Emma Tammi is expected to direct again, but the cast is unsettled. The second film grossed $240 million (€221 million) worldwide despite mixed reviews, yet the story left room to maneuver. Freddy’s 2 ended with Vanessa consumed by the Marionette after Mike and Abby pulled away. That cliffhanger means either Josh Hutcherson (Mike), Elizabeth Lail (Vanessa), and Piper Rubio (Abby) could return, or Dauberman could put new faces under the Marionette’s gaze.
At a weekend market I overheard people arguing about spoilers — and a writer change feeds that conversation
Dauberman writes sequels. He knows how to satisfy ticket-buyers and appease franchise algorithms on platforms like IMDb and Box Office Mojo while keeping genre press—think The Hollywood Reporter or Deadline—busy. This hire also gives Blumhouse and Atomic Monster a safer headline: an experienced horror hand rather than the IP creator alone steering the script.
When will Five Nights at Freddy’s 3 be released?
There’s no official release date yet. The last film arrived in December 2025 and earned the studio a strong box office return, enough to greenlight a follow-up. Given industry timelines and Dauberman’s slate (including obligations like the upcoming projects noted by outlets such as Dread Central), expect development to run several months to a year before production starts.

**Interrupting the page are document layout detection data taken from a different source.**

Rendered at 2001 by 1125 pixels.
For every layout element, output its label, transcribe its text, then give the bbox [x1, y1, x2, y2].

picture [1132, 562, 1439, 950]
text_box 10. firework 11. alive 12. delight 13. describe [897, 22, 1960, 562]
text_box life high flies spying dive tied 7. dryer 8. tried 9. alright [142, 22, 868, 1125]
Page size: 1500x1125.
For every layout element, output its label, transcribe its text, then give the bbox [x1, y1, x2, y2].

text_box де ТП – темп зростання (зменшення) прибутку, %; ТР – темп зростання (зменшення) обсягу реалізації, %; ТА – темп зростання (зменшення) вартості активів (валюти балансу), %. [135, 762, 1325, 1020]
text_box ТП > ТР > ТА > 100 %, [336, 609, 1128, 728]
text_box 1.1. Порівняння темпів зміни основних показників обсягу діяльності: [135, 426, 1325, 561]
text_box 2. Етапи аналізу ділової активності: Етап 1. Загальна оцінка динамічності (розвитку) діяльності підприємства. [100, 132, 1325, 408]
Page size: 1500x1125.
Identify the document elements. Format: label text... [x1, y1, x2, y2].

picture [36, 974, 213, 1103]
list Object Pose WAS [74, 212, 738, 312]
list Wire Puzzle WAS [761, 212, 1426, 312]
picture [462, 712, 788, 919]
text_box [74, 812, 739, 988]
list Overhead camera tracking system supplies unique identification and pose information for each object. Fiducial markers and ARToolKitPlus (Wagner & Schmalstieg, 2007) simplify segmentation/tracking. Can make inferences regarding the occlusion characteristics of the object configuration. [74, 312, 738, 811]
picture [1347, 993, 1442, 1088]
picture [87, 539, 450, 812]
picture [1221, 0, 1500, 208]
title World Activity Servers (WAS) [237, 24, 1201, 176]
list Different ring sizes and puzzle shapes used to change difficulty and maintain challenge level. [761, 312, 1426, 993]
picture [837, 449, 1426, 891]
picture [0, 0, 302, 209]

On the commute home a colleague texted a theory about the Marionette — and that speculative energy is exactly what studios bank on
What to watch now: story control, tonal shift, and marketing. You should watch announcements from Blumhouse, Atomic Monster, and press outlets for who’s producing and whether Cawthon keeps a story credit. If Dauberman drafts a more conventional horror script, the film could lean into theatrical jump-scares and franchise-ready set pieces that play well on streaming platforms later.
Dauberman’s style is a loaded flashlight, scanning familiar corners and making you flinch at what was already there. I’ll be tracking casting notices, trade reports, and any hints from Tammi’s team — and I’ll pass them along so you can tell the difference between rumor and the real headline.
Want more behind-the-scenes context? Follow coverage from The Hollywood Reporter and Dread Central, and check trade trackers like Deadline and Box Office Mojo for daily updates.
Who do you want to see survive the Marionette’s next act?